Accelerating AI/Deep learning models and optimising server resources using TensorRT and Triton Inference Server
22 January 2021
Written by Hung Minh Nguyen, AI-Data Engineer
Model Serving problem
AI/Deep learning models have been dominating in many services that required human intervention. However, to bring AI services online, engineers may encounter many issues. Model maintainability, efficiency, security, and reusability are usually common problems in production deployment. Firstly, researchers tend to use different frameworks (Pytorch, Tensorflow, MXNet) and various SOTA networks (Resnet, Transformer, RNN...) to achieve the accuracy as high as possible. Moreover, this may cause maintainability troubles for engineers in model integration. Secondly, most of the time, an end-to-end AI service is a combination of several models. When services need to be deployed multiple times due to service requirements (such as QPS and latency), this often leads to GPU usage efficiency and model reusability issues. In this blog, we will discuss how to solve these problems by using TensorRT and Triton Inference Server (Triton), and how we serve our AI/deep learning models in production.
TensorRT is NVIDIA's parallel programming language built on CUDA. It optimises inference time and GPU usage for AI/Deep learning models trained by other frameworks (Pytorch, TensorFlow, MXNet). TensorRT also supports different precision inference INT8 and FP16 that can reduce the latency.
TensorRT and Pytorch benchmark (batch size 32)
Here we compared the inference time and GPU memory usage between Pytorch and TensorRT. TensorRT outperformed Pytorch in terms of the inference time and GPU memory usage of the model inference using (smaller means better). We used the DGX V100 server to run this benchmark.
Triton Inference Server
There are a couple of available model-serving solutions including TFServing and TorchServe (still experimental at this time). Each of them, however, only focuses on Tensorflow or Pytorch model deployment, respectively. We have chosenTriton, developed by NVIDIA, as our model serving due to its features below:
Triton supports hosting/deploying models from different frameworks (TensorRT, ONNX, Pytorch, TensorFlow) and provides a standard model inference API which eases maintainability effort for engineers.
Dynamic batching inference
Model inference in parallel (concurrency): different deployed model instances can run in parallel. * Model reusability and microservice: different clients/services can share a single model.
Model repository: model files can be stored on the cloud (AWS s3, Google Cloud Storage) or local file system. Even if a model is running on Triton, Triton can still load the new model or new configuration updated from the model repository. This also provides better model security and a better model upgrade mechanism.
Server monitoring: statistic data of GPU and requests are provided in Prometheus data format.
Two main features that significantly optimise GPU usage are batching inference and concurrency.
With Triton, individual requests are batched and executed together, which improves throughput remarkably but does not pay off too much latency. As we can see below, when we compare batch 8 to batch 1, the QPS improves four times while a little extra latency (from less than 1ms to less than 2ms) needs to be paid. Another point we note that the QPS will not improve after the batch size reaches a threshold. However, the latency will increase instead. From our example, even we increase the batch size to bigger than 16, the QPS is still at about 14000 while the latency keeps increasing along with batch size.
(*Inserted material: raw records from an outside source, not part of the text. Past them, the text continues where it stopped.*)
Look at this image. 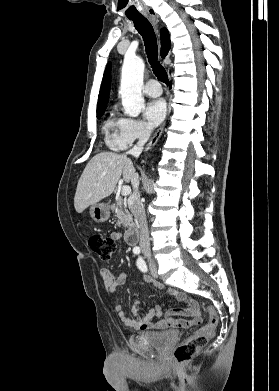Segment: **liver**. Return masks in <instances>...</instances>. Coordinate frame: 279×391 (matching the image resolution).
Here are the masks:
<instances>
[{
	"label": "liver",
	"instance_id": "liver-1",
	"mask_svg": "<svg viewBox=\"0 0 279 391\" xmlns=\"http://www.w3.org/2000/svg\"><path fill=\"white\" fill-rule=\"evenodd\" d=\"M135 169L126 155L101 152L86 165L74 197V207L78 213L90 205L97 204L110 196L123 174L125 182H130Z\"/></svg>",
	"mask_w": 279,
	"mask_h": 391
}]
</instances>
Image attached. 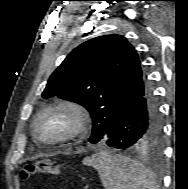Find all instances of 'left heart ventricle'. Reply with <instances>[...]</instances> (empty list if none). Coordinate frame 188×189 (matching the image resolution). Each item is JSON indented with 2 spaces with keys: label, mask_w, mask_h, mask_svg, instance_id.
<instances>
[{
  "label": "left heart ventricle",
  "mask_w": 188,
  "mask_h": 189,
  "mask_svg": "<svg viewBox=\"0 0 188 189\" xmlns=\"http://www.w3.org/2000/svg\"><path fill=\"white\" fill-rule=\"evenodd\" d=\"M71 125L69 115L64 112H53L45 115L38 124V135L50 139L62 135Z\"/></svg>",
  "instance_id": "left-heart-ventricle-1"
}]
</instances>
preferred_batch_size: indicates which batch size the inference server should attempt to create before fetching data to the model to run.
max_queue_delay_microseconds: changes the behaviour of inference based on the frequency of incoming requests. If new requests come in and the inference server can form a preferred batch size, the data will be immediately sent to the model to execute. If no preferred batch size can be created within `max_queue_delay_microseconds`, the server will only execute even though the data is not a preferred batch size.
For end-to-end services, concurrency model inference means that different requests can be processed in parallel because one request does not wait for another request to complete the entire pipeline first. This feature allows us to maximise the usage of GPU on production servers.
Concurrency in OCR service
As shown in the figure above, different incoming requests can be processed at the same time in the OCR pipeline, which contains three models (Card Detection --> Text Detection --> Text Recognition). Some will be at the card detection model, and some will be already at the text detection or text recognition model. All these three models are able to run simultaneously on GPU. Therefore, the GPU can be utilised very well when hosting multiple models on Triton.
How much TensorRT and Triton accelerate our AI services
To demonstrate the efficiency of services using Triton as model serving over services without model serving, we have done several benchmarks to compare the QPS and GPU usage as shown below:
End-to-end services benchmark on server T4
By using TensorRT and Triton, we have improved almost four times QPS for all of the services. OCR QPS improved from 7 to almost 31 and Face comparison QPS increased from 6 to 19 while using a similar or smaller amount of GPU memory.
For latency, the overall latency of services served by TensorRT and Triton has been improved by about 20%, according to our cloud services as monitored.
We mainly cover the efficiency aspect of using TensorRT and Triton as model-serving for our services in this blog. There are still a number of aspects we have not discussed such as comparing Tensorflow performance with TensorRT (we believe Tensorflow performance should be no much different from Pytorch), CPU and RAM utilisation when using Triton, or how to convert the trained models to TensorRT, maintain, reuse, and secure those models using Triton in production. As we are also building internal tools to achieve these goals, we hope we will write more blogs about these tools.